TEXTE D'ÉTUDE -
┄┄┄┄┄┄┄┄┄┄

Histoire de la carte postale
Définition
La carte postale est un imprimé
sur un support semi-rigide destiné à un usage postal
pour une correspondance brève à découvert.
Ce banal petit morceau de carton que tout le monde a un jour ou l'autre envoyé ou reçu est un formidable outil de communication, de convivialité, de recherche scientifique ou d'expression artistique.
La carte postale est l'objet qui dispose du plus grand nombre de points de vente dans le monde.
Avant la carte postale
Il est bien sûr possible de faire remonter l'envoi de messages à découvert à des époques très anciennes, des tablettes d'argile en Assyrie du IVème millénaire avant notre ère aux billets de visite écrits sur des cartes à jouer sous Louis XIII.
Les origines de la carte postale remontent à la seconde moitié du XIXème siècle, ce sont des cartes commerciales en papier glacé, d'où leur nom de cartes porcelaines, qui peuvent circuler à découvert car l'administration des postes l'admet depuis 1856. Les négociants font ainsi imprimer des textes publicitaires ou réclames qui ne contiennent aucun message personnel.
Le concept officiel de la carte postale n'est pas encore né.
Naissance de la carte postale officielle
C'est un conseiller d'Etat prussien, Heinrich Von Stephan (portrait ci-contre), qui propose, lors de la 5ème conférence de l'Association allemande des postes de 1865 à Karlsruhe, un feuillet cartonné de correspondance devant circuler à découvert. Mais l'idée n'est pas retenue.
Le 28 janvier1869, Emmanuel Hermann 1838/1902, professeur d'économie politique à Vienne, reprend l'idée et utilise pour la première fois le terme de carte de correspondance.
En France
L'administration des Postes regarde avec bienveillance cette carte officielle, mais ne propose pas de faire de même en France.
Après 1870, la France n'est pas au mieux de ses relations avec le monde germanique aussi va t-elle essayer de forger de toute pièce des inventeurs français antérieurs aux germains.
Un article du Petit Journal du 6 septembre 1902 sur Léon Besnardeau 1829/1914 (ci-dessous), modeste libraire-papetier de Sillé-le-Guillaume (Sarthe), va faire de lui l'inventeur de la carte postale illustrée. Il aurait eut la bonne idée de créer une carte postale pour que les soldats du camp de Conlie puissent communiquer avec leurs familles. La mention Souvenir de la Défense Nationale sur cette carte laisse supposer qu’elle a été réalisée après la guerre de 1870, comme souvenir pour les soldats venus en pèlerinage au Camp de Conlie.
La carte de Strasbourg
En 1870, la Société de secours aux blessés militaires des armées de terre et de mer émet une carte pour permettre la communication entre les comités locaux de cette Société.

┄┄┄┄┄┄┄┄┄┄

ENREGISTREMENTS AFFICHÉS -
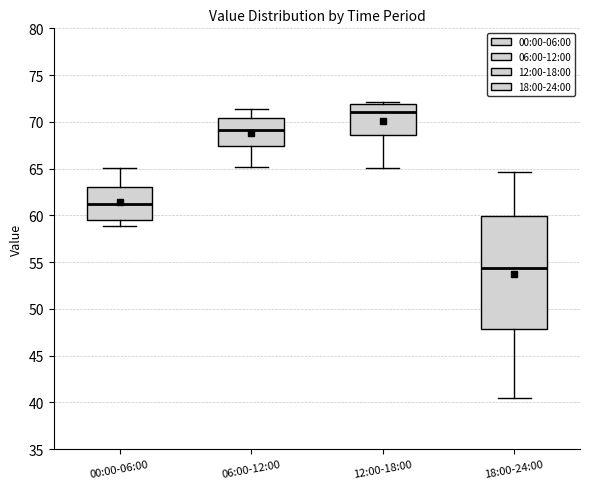

Reading left to right, read every box against the y-axis: the position of its median line, the range the box covers, and the ends of its whiskers. The values are not printed on the chart, so give them approximately, as read against the axis.

00:00-06:00: median 61.0, box 59.5 to 63.0, whiskers 59.0 to 65.0
06:00-12:00: median 69.0, box 67.5 to 70.5, whiskers 65.0 to 71.5
12:00-18:00: median 71.0, box 68.5 to 72.0, whiskers 65.0 to 72.0 (just above the box's upper edge)
18:00-24:00: median 54.5, box 48.0 to 60.0, whiskers 40.5 to 64.5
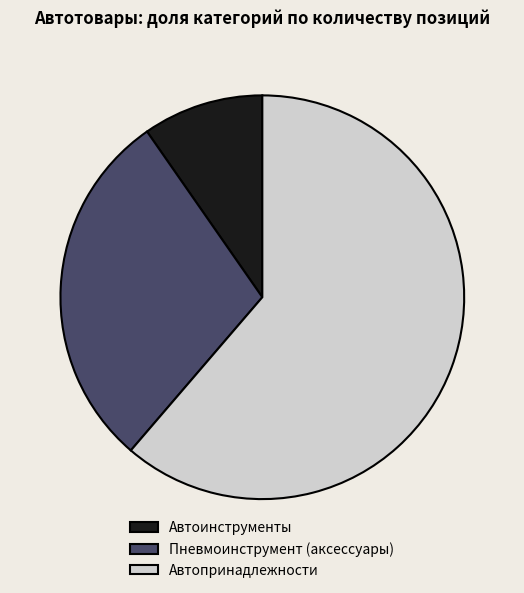

What is the largest slice in the pie chart?

Автопринадлежности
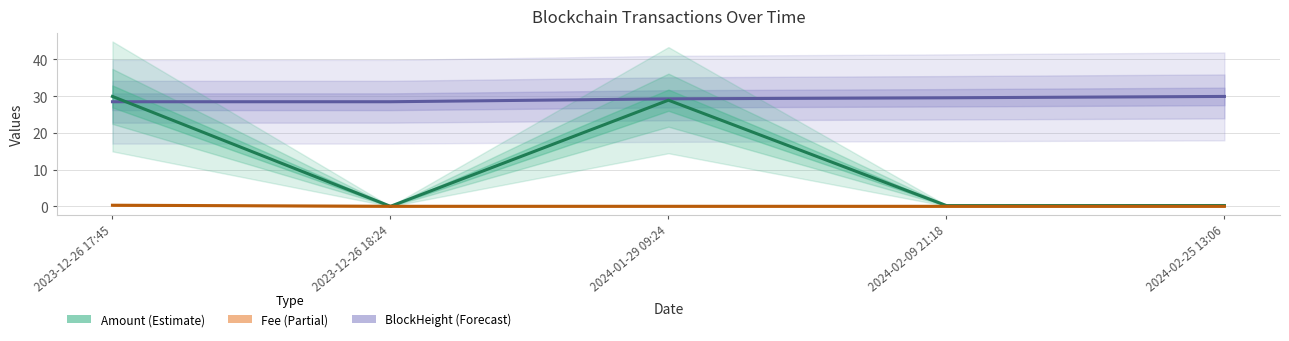

True or false: Fee and BlockHeight (scaled) cross at least once.

False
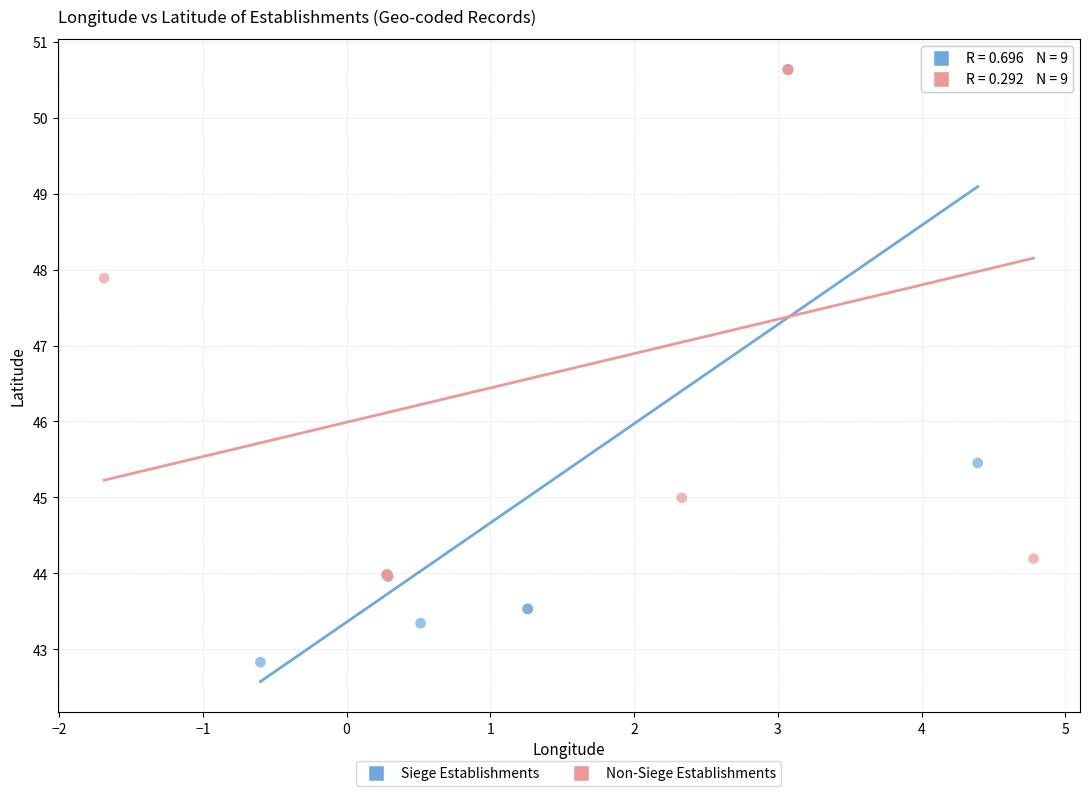

Which series reaches the minimum Y coordinate?

Siege Establishments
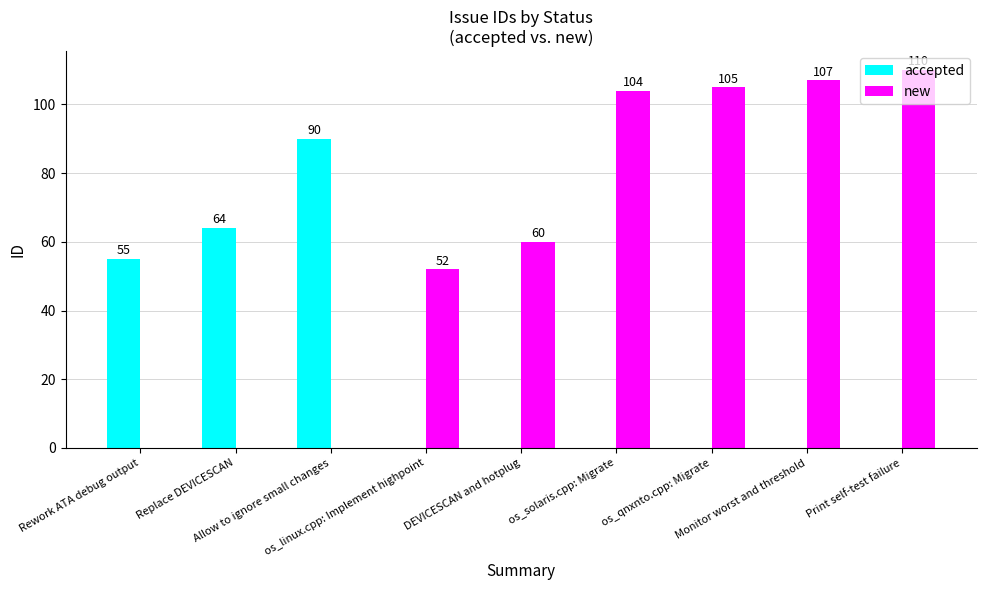

The accepted series shows 0 at os_solaris.cpp: Migrate. True or false?

True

┄┄┄┄┄┄┄┄┄┄

PROBLÈME 1 -
Recopiez à l'identique les enregistrements, depuis la ligne contenant « Siege Establishments » jusqu'à la fin des enregistrements, bornes comprises, en omettant les images.
PROBLÈME 2 -
Poursuivez le texte sur l'histoire de la carte postale à partir de l'endroit où il s'arrête.

ZONE DE RÉPONSE 1 -
Siege Establishments

The accepted series shows 0 at os_solaris.cpp: Migrate. True or false?

True

ZONE DE RÉPONSE 2 -
A cette époque, la ville de Strasbourg est assiégée par l'armée de Von Werder et refuse de se rendre. Le comité de Strasbourg de la Société de secours aux blessés, qui possède un stock de ces nouvelles cartes, propose au général prussien de laisser les blessés communiquer avec leur famille et les assiégés. Le général accepte à condition que les cartes soient affranchies d'un timbre prussien de 6 Kreuzer. Ce courrier va d'abord se faire censurer à Karlsruhe puis transite par Bâle.
Les premières cartes postales à circuler en France sont donc transmises par deux administrations étrangères : allemande et suisse et sont affranchies avec un timbre prussien.
Bien que très utilisées par les Strasbourgeois, il ne subsiste que peu de ces cartes. Après la capitulation, on en retrouve des sacs postaux entiers, qui sont malheureusement brûlés.
Les cartes Papillon de Metz et les Cartes-poste de Paris
Elles naissent également pendant la guerre de 1870. Elles sont laissées aux caprices des vents par l'intermédiaire de ballons non montés alors que d'autres sont confiées aux flots de rivières dans des tonneaux étanches.
Les cartes postales officielles françaises
Le 12 février 1872, une loi qui instaure la circulation de la carte postale administrative pour la France et l'Algérie est votée. Le 15 janvier 1873, les 2 premiers modèles paraissent :
- Une, de couleur jaune, affranchie à 10 centimes, pouvant circuler à découvert dans la circonscription d'un même bureau.
- Une autre affranchie à 15 centimes pouvant circuler de bureau à bureau (7 millions d'exemplaires sont vendus en une semaine).
La seule illustration que comportaient ces cartes était une frise de 4mm d'épaisseur encadrant la partie réservée à l'adresse du destinataire.
Quatre autres types de cartes postales officielles voient le jour en 1873, deux autres en 1874 et deux encore en 1875.
Les cartes publicitaires
Jusqu'en 1875, la carte postale reste un monopole de l' Administration des Postes, mais les commerçants s'en saisissent en y imprimant des publicités au dos. C'est le cas pour la Belle Jardinière à Paris dès 1873.
Un décret du 26 Octobre 1875 codifie l'utilisation des cartes postales, mais en libéralise la production pour peu qu'elles respectent le modèle administratif : 12 cm x 8 cm, poids entre 2 et 5 grammes, avec au recto uniquement l'adresse du destinataire et au verso la correspondance et l'illustration.
La Libonis
Elle est lancée en 1889, du nom du dessinateur Léon Charles Libonis 1841/1901 qui l'exécute. La Société de la Tour Eiffel en édite 300 000 exemplaires lors de l'Exposition Universelle. Cinq modèles différents sont vendus à partir du mois d'août 1889. Ces cartes souvenir de l'ascension de la Tour Eiffel, peuvent être timbrées de la première plate-forme, de la seconde ou du sommet de la Tour. C'est donc la gravure qui illustre la première carte postale.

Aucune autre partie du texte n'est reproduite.